L’écriture est très ennuyeuse.

Je crois que je vais continuer à regarder les documentaires scientifiques d’Arte !

 

L’augmentation annuelle de la production de biomasse, notamment de bois, atteste de la bonne santé des peuplements denses. Quand ils vivent en groupe serré, la répartition des substances nutritives et de l’eau entre tous les individus est optimale, si bien que chaque arbre parvient au meilleur développement possible. Si l’on « aide » ici et là un individu à se débarrasser de sa supposée concurrence, les arbres restants deviennent des solitaires.

 

Les avis de Et si on bouquinait et de Dominique.

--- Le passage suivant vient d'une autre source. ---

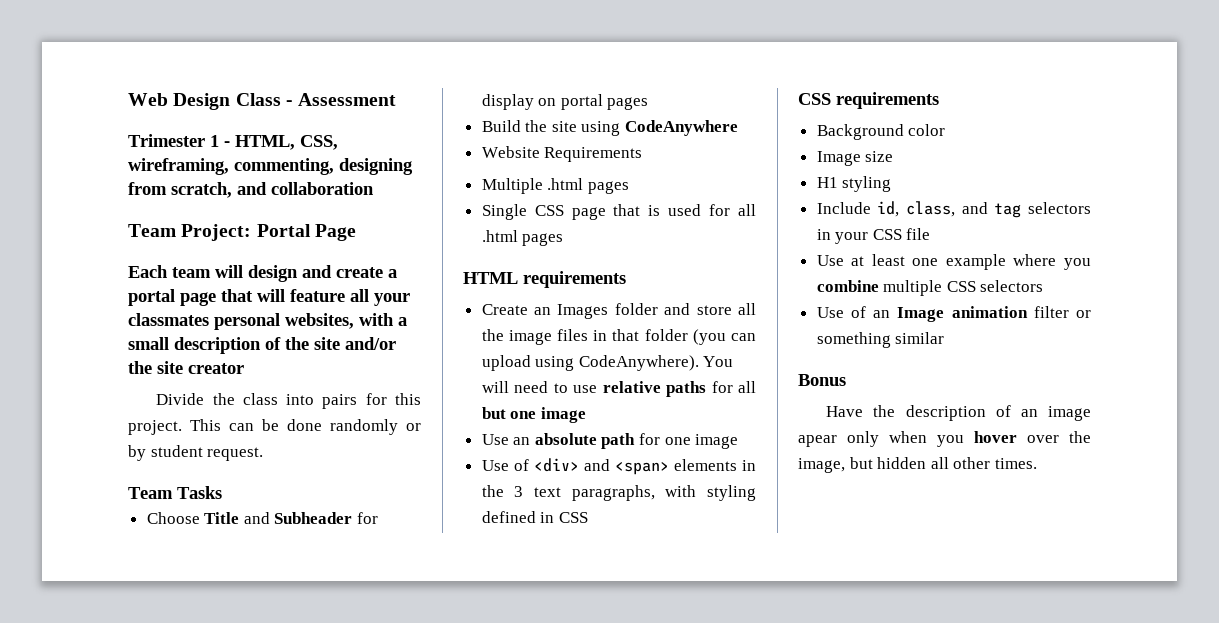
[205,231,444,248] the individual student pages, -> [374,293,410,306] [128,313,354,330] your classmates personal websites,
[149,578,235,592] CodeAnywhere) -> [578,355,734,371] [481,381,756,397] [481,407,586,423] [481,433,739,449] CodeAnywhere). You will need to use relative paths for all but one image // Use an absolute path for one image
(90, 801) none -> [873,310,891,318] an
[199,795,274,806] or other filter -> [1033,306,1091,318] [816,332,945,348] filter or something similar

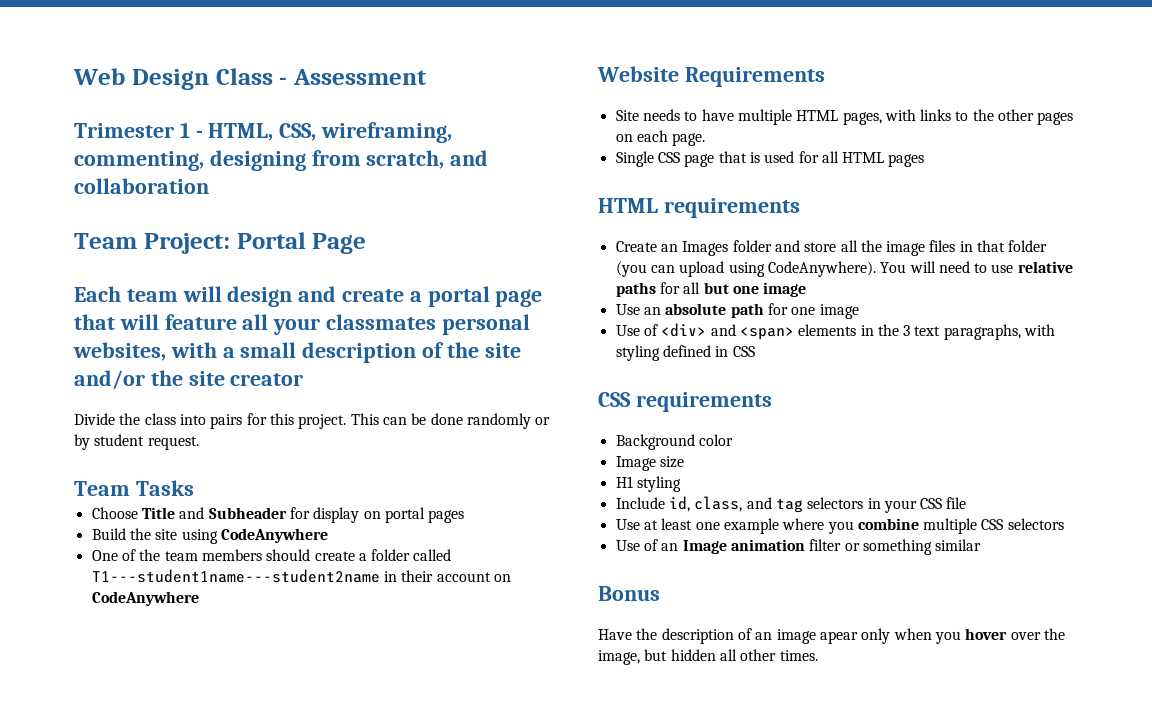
[481,146,643,162] [481,178,629,194] Website Requirements // Multiple .html pages -> [91,549,452,561] [91,569,511,583] [91,591,199,606] [597,66,825,87] [615,109,1074,125] [615,130,706,146] One of the team members should create a folder called T1---student1name---student2name in their account on CodeAnywhere // Website Requirements // Site needs to have multiple HTML pages, with links to the other pages on each page.
[481,230,518,242] .html -> [842,152,885,163] HTML

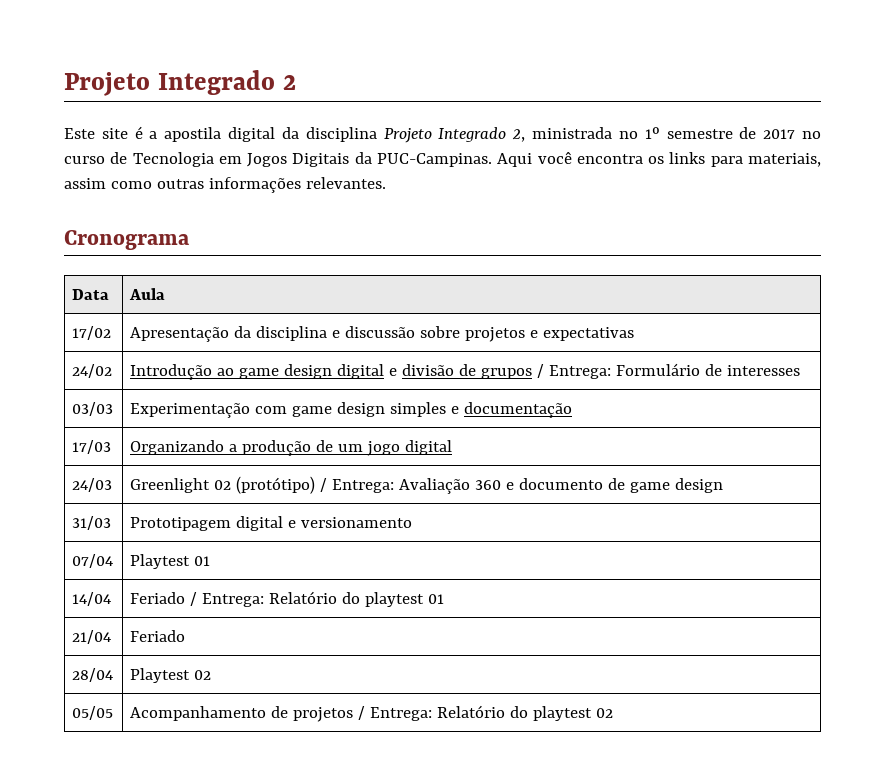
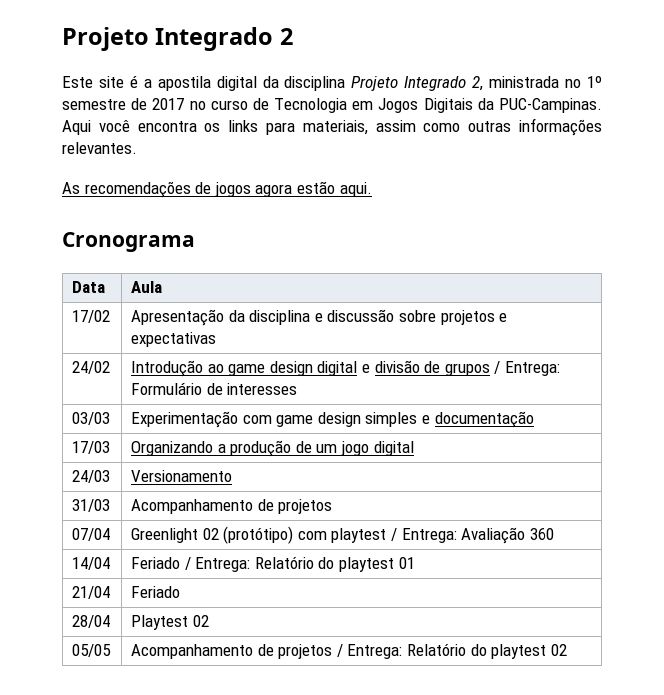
(386, 183) none -> [62,181,372,198] // As recomendações de jogos agora estão aqui.
(113, 485) none -> [131,470,233,482] [72,499,111,512] [131,499,333,514] [72,528,111,541] | Versionamento // 31/03 | Acompanhamento de projetos // 07/04
(316, 485) none -> [297,528,387,543] com playtest
[506,478,724,493] [72,516,112,530] [130,516,413,531] [72,554,114,568] [130,554,211,569] e documento de game design // 31/03 | Prototipagem digital e versionamento // 07/04 | Playtest 01 -> (554, 534) none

Photos prises à l'arboretum d'Harcourt (des plantations pas du tout locales)


6 commentaires:

keisha a dit…

Aie, je l'avais emprunté, puis pas le temps, et maintenant tu as l'air déçue. Tu connais Stefano Mancuso?

Estelle a dit…

Sur le lierre (et les arbres aussi), quelques réponses dans cette émission :

https://www.franceinter.fr/emissions/la-terre-au-carre/la-terre-au-carre-du-lundi-11-avril-2022

Dominique a dit…

le premier de ses livres m'a vraiment passionné puis ensuite je l'ai trouvé rapide et redondant un peu comme un écrivain qui surf sur la vague d'un succès dommage

nathalie a dit…

Non je ne connais pas. Je vois que c'est un biologiste qui a publié sur l'intelligence des plantes et ce genre de choses. Tu as raison, cela pourrait me plaire.
Je suis déçue parce que c'est de la vulgarisation basse qualité et qu'il doit exister tellement mieux, aussi accessible et plus intéressant.

nathalie a dit…

Ah merci, c'est tout récent, je vais aller écouter ça.

nathalie a dit…

Je comprends ce que tu veux dire. En effet, c'est dommage.